Many SREs Feel Burnt Out and Stressed
According to our survey, 21% of respondents indicated they never experience post-incident stress. However, it was interesting to note the answers to the following question, where we asked what types of changes SREs notice after an incident—in concentration, ability to sleep, mood and more. One would suspect if an SRE never experienced post-incident stress, he/she would select “none” for the second question—but that wasn’t the case. Rather, one third of SREs said they have noticed such symptoms. Sixty-seven percent of SREs who reported feeling stress after each incident, indicated they don’t believe their company cares about their well-being.

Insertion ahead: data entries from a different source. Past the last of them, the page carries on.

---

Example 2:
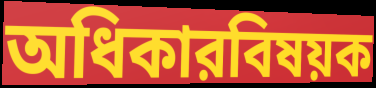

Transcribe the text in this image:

অধিকারবিষয়ক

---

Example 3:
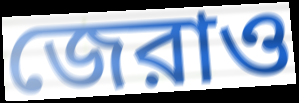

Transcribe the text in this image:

জেরাও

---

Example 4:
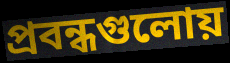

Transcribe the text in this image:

প্রবন্ধগুলোয়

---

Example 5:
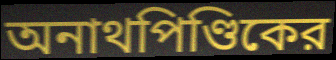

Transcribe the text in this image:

অনাথপিণ্ডিকের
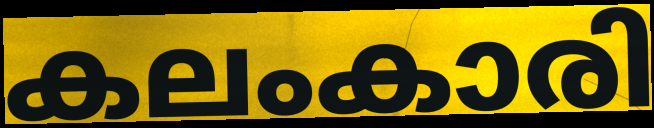
കലംകാരി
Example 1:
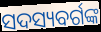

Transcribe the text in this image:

ସଦସ୍ୟବର୍ଗଙ୍କ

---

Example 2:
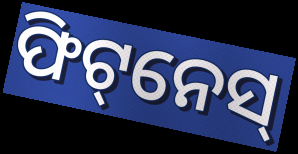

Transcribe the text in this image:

ଫିଟ୍‌ନେସ୍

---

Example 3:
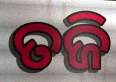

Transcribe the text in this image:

ତଜି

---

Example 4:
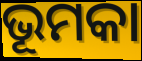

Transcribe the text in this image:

ଭୂମକା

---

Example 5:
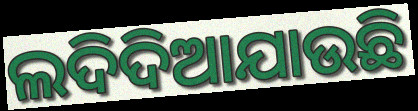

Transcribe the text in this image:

ଲଦିଦିଆଯାଉଛି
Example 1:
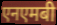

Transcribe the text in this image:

एनएमबी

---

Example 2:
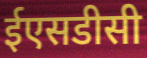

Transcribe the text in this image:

ईएसडीसी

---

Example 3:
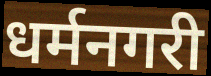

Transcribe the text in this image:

धर्मनगरी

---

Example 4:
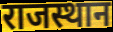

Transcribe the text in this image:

राजस्थान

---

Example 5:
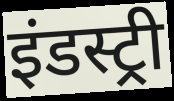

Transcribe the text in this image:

इंडस्ट्री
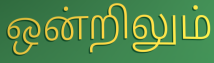
ஒன்றிலும்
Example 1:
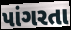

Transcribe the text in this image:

પાંગરતા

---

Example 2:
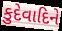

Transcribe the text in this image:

કુદેવાદિને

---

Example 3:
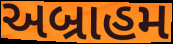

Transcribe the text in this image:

અબ્રાહમ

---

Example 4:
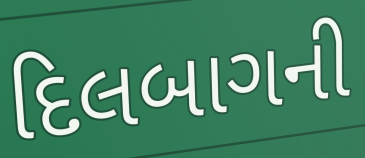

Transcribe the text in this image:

દિલબાગની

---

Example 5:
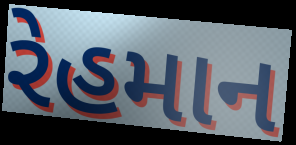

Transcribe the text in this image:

રેહમાન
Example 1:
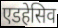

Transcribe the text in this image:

एडहेसिव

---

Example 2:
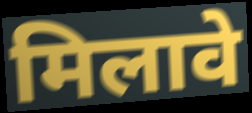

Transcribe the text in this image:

मिलावे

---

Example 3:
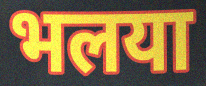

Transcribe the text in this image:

भलया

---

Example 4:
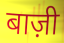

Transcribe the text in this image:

बाज़ी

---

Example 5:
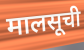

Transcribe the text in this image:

मालसूची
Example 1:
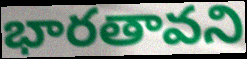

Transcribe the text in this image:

భారతావని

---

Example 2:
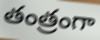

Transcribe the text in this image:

తంత్రంగా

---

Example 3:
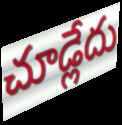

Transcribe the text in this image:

చూడ్లేదు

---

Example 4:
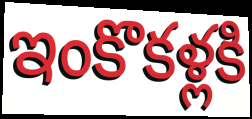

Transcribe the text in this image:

ఇంకొకళ్లకి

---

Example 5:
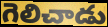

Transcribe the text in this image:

గెలిచాడు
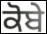
ਕੋਬੇ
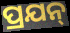
ପ୍ରଯନ୍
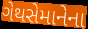
ગેથસેમાનેના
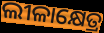
ଲୀଳାକ୍ଷେତ୍ର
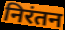
निरंतन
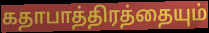
கதாபாத்திரத்தையும்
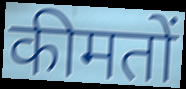
कीमतों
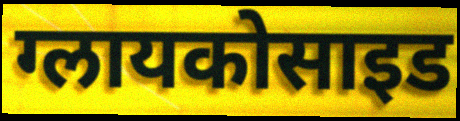
ग्लायकोसाइड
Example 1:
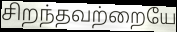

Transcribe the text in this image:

சிறந்தவற்றையே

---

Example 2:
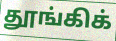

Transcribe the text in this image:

தூங்கிக்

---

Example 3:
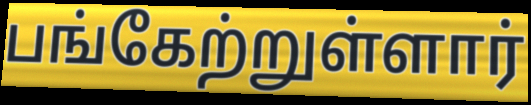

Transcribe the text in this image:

பங்கேற்றுள்ளார்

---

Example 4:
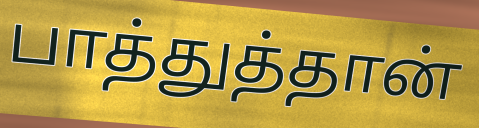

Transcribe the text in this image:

பாத்துத்தான்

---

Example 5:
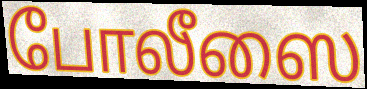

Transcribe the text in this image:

போலீஸை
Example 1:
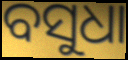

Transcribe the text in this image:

ବସୁଧା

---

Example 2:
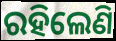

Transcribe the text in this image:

ରହିଲେଣି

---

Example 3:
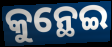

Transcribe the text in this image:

କୁନ୍ଥେଇ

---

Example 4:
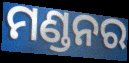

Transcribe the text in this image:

ମଣ୍ଡନର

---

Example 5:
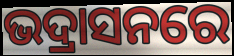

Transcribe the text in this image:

ଭଦ୍ରାସନରେ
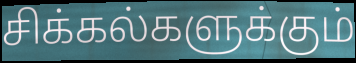
சிக்கல்களுக்கும்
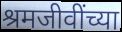
श्रमजीवींच्या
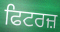
ਫਿਟਰਜ਼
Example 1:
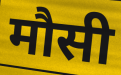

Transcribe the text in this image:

मौसी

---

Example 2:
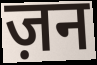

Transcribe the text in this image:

ज़न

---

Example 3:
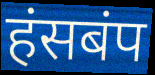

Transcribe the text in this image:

हंसबंप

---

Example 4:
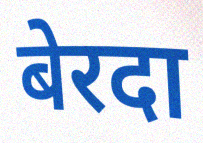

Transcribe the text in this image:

बेरदा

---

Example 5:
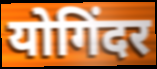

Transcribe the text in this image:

योगिंदर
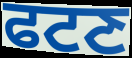
ਫਟਣ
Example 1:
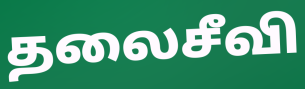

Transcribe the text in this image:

தலைசீவி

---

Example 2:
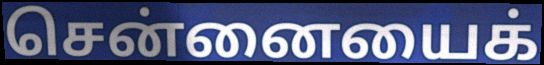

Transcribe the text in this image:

சென்னையைக்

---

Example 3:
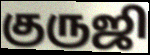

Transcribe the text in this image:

We are aware of other surveys showing SREs are quite happy, particularly given their impressive compensation. While we don’t believe being an SRE automatically makes someone stressed and unhappy, organizations should never assume these professionals know and understand how appreciated they are. There is often a reluctance to discuss topics such as job-related stress, as evidenced by the fact that 50% of the SREs we targeted opted not to complete our survey—perhaps a result of SREs’ predominant hero culture. In addition to compensation, organizations should consider other ways to show SREs—whether they vocalize their stress levels or not—they care about their well-being, such as offering an extra vacation day or other perks after a particularly trying incident.

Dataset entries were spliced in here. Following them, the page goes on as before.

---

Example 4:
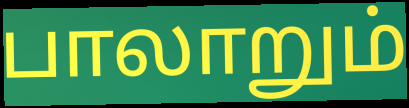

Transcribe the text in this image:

பாலாறும்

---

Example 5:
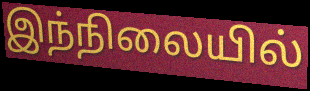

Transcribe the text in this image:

இந்நிலையில்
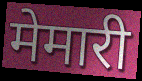
मेमारी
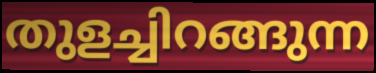
തുളച്ചിറങ്ങുന്ന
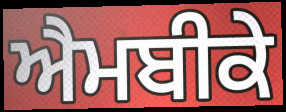
ਐਮਬੀਕੇ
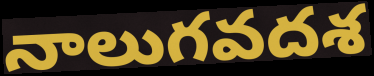
నాలుగవదశ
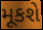
મૂકશે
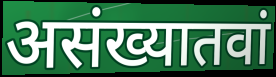
असंख्यातवां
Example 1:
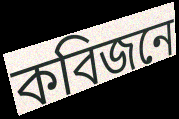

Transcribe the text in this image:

কবিজনে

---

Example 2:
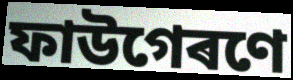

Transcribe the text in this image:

ফাউগেৰণে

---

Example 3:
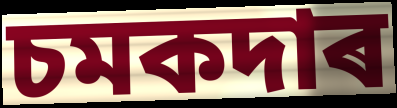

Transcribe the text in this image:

চমকদাৰ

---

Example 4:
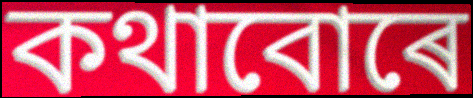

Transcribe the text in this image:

কথাবোৰে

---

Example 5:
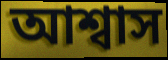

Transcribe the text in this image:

আশ্বাস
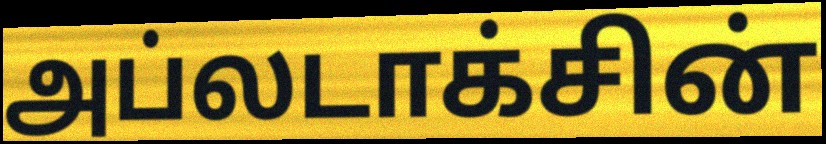
அப்லடாக்சின்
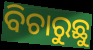
ବିଚାରୁଛୁ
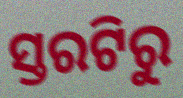
ସ୍ତରଟିରୁ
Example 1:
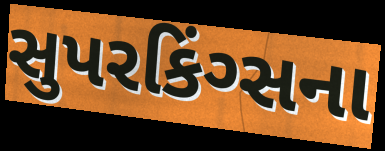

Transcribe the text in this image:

સુપરકિંગ્સના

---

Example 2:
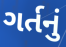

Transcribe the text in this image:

ગર્તનું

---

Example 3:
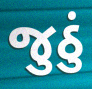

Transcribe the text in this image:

જુઠું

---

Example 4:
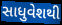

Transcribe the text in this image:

સાધુવેશથી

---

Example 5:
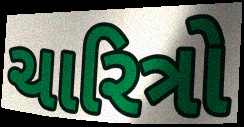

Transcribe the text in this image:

ચારિત્રો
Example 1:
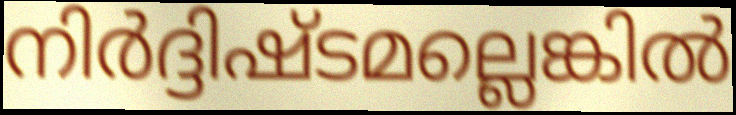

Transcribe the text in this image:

നിർദ്ദിഷ്ടമല്ലെങ്കിൽ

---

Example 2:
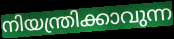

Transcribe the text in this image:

നിയന്ത്രിക്കാവുന്ന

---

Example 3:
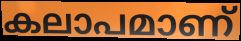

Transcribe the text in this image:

കലാപമാണ്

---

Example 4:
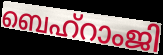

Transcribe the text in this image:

ബെഹ്റാംജി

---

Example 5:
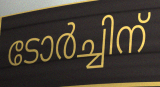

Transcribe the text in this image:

ടോർച്ചിന്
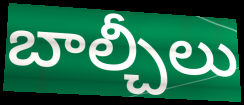
బాల్చీలు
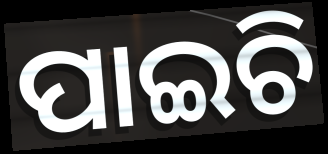
ପାଇଚି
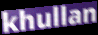
khullan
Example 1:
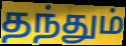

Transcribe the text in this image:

தந்தும்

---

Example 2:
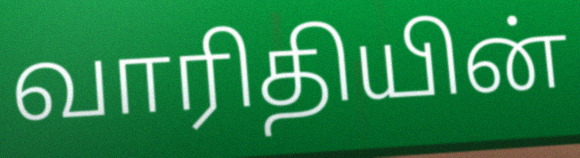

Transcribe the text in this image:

வாரிதியின்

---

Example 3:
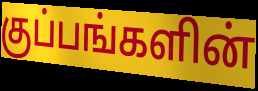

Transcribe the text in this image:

குப்பங்களின்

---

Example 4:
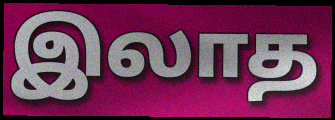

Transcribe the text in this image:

இலாத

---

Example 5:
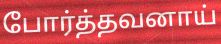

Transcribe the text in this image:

போர்த்தவனாய்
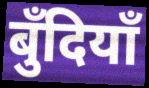
बुँदियाँ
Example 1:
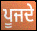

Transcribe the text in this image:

ਪੂਜਦੇ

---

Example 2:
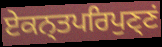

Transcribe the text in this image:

ਏਕਨ੍ਤਪਰਿਪੁਣ੍ਣਂ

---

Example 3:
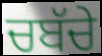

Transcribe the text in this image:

ਚਬੱਚੇ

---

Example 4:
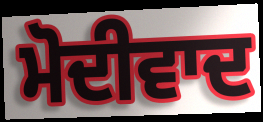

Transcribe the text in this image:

ਮੋਦੀਵਾਦ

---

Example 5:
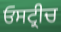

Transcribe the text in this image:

ਓਸਟ੍ਰੀਚ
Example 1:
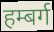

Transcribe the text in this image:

हम्बर्ग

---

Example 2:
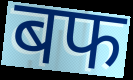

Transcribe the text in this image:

बफ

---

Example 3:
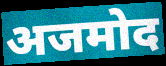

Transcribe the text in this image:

अजमोद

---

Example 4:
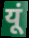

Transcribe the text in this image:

यूं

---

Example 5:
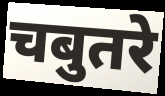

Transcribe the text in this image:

चबुतरे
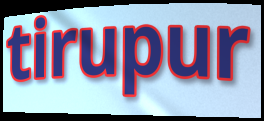
tirupur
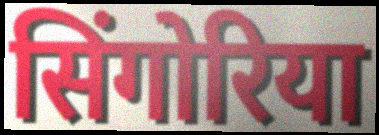
सिंगोरिया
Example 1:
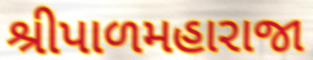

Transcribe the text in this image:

શ્રીપાળમહારાજા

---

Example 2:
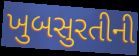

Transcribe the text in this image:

ખુબસુરતીની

SREs Could Benefit from Automation, but Don’t Have Enough
Another thing we consistently heard in our conversations with SREs is they feel so busy putting out fires today they don’t get a chance to create a better tomorrow—in other words, they lack the opportunity to be proactive and preemptive in their approaches. A key factor in this is the amount of toil SREs face daily—meaning manual, repetitive, automatable, tactical work. Our survey found 59% of SREs believe there is too much of it in their jobs, and too little automation. Nobody strongly agreed with the statement, “We have used automation to reduce toil,” while almost half disagreed or strongly disagreed.

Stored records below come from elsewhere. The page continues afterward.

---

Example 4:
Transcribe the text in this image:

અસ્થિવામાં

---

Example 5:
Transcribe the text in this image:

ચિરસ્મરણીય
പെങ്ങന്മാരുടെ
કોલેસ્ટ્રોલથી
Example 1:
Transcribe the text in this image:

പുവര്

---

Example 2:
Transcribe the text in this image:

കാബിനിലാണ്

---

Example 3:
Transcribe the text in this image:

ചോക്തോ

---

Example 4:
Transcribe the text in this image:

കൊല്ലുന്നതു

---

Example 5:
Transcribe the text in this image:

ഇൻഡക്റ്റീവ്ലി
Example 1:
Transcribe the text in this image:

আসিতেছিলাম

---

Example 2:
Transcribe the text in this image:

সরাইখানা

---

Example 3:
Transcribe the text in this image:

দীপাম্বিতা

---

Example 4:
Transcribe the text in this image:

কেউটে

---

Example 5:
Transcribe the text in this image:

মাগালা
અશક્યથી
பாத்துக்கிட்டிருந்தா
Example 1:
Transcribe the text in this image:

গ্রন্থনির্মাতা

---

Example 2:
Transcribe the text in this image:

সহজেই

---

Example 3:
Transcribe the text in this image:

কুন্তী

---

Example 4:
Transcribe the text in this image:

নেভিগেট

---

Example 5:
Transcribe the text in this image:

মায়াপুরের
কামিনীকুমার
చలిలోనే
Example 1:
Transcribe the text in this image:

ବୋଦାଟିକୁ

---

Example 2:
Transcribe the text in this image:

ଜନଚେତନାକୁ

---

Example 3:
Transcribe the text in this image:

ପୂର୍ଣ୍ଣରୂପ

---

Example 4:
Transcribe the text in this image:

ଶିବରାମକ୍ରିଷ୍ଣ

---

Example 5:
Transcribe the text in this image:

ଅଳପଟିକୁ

Considering SRE teams are often small and the talent pool tight, it becomes critical for organizations to automate as much work as possible, including areas such as application performance monitoring. The SRE team at Alaska Airlines recently automated performance monitoring and deep-dive diagnostics, and as a result has been able to reduce their alert noise by 92%. Ultimately, this has freed up the team to focus on real issues versus wasting time investigating false positives. This has helped them bring down the average mean time to detection for real issues from hours to less than 10 minutes.
Conclusion
The stage has been set for SREs to experience significant stress, at a time when organizations need their exceedingly rare skillsets the most. As internet complexity increases, it is critical for organizations to continually nurture, encourage and motivate these valuable team members. This means understanding and empathizing with the intense pressures they’re under; having SLOs well-defined, realistic and meaningful; leveraging soft skills to communicate effectively and non-monetary incentives to show appreciation; and providing them with needed automation so they can focus on proactive improvements that advance the business.